Some of the lines below need repeating. Reproduce exactly those between the lines holding "oftest mørt nok til biff." and "Кстати да. Будучи", inclusive.

============

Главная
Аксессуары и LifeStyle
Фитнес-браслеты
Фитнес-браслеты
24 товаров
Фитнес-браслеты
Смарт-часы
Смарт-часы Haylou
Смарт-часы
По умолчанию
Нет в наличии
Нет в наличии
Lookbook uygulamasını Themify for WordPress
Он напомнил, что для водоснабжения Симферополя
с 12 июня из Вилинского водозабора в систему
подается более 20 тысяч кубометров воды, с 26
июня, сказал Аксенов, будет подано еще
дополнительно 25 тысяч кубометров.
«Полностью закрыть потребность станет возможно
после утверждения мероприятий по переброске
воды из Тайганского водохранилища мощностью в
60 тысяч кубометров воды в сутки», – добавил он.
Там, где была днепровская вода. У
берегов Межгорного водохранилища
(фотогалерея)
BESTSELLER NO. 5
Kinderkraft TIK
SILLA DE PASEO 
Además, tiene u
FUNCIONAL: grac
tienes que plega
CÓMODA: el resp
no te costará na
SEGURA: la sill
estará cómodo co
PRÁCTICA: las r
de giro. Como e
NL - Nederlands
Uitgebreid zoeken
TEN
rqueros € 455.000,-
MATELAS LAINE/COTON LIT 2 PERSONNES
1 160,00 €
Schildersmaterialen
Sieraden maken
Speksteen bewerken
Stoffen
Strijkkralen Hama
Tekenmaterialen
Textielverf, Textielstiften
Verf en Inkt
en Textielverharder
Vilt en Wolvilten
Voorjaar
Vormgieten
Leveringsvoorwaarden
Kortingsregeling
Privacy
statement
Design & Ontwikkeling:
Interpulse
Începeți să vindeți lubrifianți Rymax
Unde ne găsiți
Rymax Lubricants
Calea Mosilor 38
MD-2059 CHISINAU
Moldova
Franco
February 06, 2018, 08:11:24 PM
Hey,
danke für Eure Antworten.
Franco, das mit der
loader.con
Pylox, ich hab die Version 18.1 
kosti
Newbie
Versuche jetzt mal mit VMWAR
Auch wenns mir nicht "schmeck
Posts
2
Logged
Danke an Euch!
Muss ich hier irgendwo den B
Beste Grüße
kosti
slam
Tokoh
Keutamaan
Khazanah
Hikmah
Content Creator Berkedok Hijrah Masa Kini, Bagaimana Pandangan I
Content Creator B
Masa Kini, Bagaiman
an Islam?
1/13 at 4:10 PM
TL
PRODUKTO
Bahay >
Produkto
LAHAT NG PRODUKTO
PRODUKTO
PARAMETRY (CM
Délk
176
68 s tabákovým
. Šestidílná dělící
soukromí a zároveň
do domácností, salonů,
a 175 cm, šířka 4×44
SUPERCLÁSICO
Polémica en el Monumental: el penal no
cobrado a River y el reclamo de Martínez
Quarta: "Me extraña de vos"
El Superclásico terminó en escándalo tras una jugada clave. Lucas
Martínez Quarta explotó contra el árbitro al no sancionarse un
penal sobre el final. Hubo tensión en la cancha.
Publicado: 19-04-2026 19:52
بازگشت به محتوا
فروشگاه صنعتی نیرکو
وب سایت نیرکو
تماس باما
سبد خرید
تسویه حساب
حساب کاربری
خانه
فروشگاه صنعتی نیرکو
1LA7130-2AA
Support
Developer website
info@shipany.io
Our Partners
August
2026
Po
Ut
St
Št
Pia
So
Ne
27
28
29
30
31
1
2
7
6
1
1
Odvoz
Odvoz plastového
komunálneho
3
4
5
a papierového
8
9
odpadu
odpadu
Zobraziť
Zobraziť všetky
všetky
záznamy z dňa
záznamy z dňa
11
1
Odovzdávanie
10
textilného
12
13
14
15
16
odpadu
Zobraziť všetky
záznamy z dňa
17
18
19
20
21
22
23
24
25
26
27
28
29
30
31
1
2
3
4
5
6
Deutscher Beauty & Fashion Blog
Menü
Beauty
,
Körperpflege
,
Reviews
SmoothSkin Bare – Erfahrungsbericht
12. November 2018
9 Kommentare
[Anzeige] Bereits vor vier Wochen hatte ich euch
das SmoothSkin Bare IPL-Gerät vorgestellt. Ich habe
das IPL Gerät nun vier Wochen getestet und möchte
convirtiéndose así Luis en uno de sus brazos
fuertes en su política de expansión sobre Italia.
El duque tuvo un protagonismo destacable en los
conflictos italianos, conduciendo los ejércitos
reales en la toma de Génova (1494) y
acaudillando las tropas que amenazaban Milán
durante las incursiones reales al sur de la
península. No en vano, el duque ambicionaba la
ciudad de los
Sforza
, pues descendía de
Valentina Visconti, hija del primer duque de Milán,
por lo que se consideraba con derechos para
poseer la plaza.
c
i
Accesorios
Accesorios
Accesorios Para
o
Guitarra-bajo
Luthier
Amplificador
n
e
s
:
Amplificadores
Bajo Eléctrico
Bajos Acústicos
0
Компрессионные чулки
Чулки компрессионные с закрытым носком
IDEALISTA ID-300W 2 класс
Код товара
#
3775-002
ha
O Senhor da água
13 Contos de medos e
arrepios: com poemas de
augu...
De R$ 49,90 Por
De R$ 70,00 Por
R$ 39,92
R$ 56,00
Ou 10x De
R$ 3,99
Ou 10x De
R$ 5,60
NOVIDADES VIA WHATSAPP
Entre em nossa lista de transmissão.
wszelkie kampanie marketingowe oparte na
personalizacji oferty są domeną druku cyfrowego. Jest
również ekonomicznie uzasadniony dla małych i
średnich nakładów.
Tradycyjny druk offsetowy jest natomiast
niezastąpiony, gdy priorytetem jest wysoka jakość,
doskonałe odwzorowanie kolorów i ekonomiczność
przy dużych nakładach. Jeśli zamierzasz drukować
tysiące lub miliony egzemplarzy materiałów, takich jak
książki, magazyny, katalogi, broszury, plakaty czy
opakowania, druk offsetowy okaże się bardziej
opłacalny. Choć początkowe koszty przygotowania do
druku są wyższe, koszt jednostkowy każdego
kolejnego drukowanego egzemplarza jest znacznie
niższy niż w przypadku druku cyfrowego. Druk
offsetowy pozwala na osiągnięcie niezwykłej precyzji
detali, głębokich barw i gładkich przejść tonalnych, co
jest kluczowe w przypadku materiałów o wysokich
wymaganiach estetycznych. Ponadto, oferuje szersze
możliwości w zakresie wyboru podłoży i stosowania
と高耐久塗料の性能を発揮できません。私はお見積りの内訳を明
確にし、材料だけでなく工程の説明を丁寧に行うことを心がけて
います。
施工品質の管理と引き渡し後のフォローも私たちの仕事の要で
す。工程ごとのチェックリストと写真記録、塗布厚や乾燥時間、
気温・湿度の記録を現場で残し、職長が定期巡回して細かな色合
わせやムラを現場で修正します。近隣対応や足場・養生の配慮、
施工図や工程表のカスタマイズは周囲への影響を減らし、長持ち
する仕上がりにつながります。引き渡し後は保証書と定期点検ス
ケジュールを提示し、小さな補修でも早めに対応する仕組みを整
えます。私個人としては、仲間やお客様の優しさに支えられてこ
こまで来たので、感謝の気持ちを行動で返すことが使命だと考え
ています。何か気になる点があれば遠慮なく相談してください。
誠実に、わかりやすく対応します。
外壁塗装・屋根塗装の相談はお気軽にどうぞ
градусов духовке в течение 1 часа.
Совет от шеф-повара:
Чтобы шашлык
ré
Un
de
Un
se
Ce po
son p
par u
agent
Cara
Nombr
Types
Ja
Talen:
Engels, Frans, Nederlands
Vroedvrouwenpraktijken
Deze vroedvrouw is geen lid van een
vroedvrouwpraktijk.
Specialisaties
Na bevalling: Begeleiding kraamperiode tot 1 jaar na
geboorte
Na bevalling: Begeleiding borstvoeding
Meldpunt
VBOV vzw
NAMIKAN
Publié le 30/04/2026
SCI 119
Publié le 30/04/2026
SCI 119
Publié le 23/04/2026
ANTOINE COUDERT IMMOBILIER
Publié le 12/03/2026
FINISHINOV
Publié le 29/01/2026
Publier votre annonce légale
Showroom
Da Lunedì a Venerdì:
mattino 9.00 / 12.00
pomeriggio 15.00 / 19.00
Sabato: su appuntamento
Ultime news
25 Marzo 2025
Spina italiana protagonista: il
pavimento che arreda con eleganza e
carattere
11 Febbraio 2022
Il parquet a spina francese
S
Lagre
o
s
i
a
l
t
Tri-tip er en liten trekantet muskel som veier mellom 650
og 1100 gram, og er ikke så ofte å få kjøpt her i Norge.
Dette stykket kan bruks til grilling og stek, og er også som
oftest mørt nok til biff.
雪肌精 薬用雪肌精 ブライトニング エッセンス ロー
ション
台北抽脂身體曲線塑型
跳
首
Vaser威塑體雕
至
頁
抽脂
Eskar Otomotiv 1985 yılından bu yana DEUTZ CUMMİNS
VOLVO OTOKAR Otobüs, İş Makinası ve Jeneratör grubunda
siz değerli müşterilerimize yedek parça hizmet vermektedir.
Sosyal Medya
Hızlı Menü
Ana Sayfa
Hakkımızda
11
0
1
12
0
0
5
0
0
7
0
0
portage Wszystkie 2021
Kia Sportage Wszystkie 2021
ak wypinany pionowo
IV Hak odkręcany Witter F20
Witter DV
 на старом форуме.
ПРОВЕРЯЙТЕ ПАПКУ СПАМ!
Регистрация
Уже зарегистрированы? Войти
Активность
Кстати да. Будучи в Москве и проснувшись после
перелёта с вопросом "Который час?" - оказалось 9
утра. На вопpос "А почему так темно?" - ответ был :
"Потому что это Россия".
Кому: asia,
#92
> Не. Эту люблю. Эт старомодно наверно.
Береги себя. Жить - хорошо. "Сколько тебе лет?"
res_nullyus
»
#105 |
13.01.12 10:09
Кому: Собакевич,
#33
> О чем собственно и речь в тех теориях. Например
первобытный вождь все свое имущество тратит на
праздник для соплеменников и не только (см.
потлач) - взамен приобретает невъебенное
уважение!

============

- _Result for this task_
oftest mørt nok til biff.
雪肌精 薬用雪肌精 ブライトニング エッセンス ロー
ション
台北抽脂身體曲線塑型
跳
首
Vaser威塑體雕
至
頁
抽脂
Eskar Otomotiv 1985 yılından bu yana DEUTZ CUMMİNS
VOLVO OTOKAR Otobüs, İş Makinası ve Jeneratör grubunda
siz değerli müşterilerimize yedek parça hizmet vermektedir.
Sosyal Medya
Hızlı Menü
Ana Sayfa
Hakkımızda
11
0
1
12
0
0
5
0
0
7
0
0
portage Wszystkie 2021
Kia Sportage Wszystkie 2021
ak wypinany pionowo
IV Hak odkręcany Witter F20
Witter DV
 на старом форуме.
ПРОВЕРЯЙТЕ ПАПКУ СПАМ!
Регистрация
Уже зарегистрированы? Войти
Активность
Кстати да. Будучи в Москве и проснувшись после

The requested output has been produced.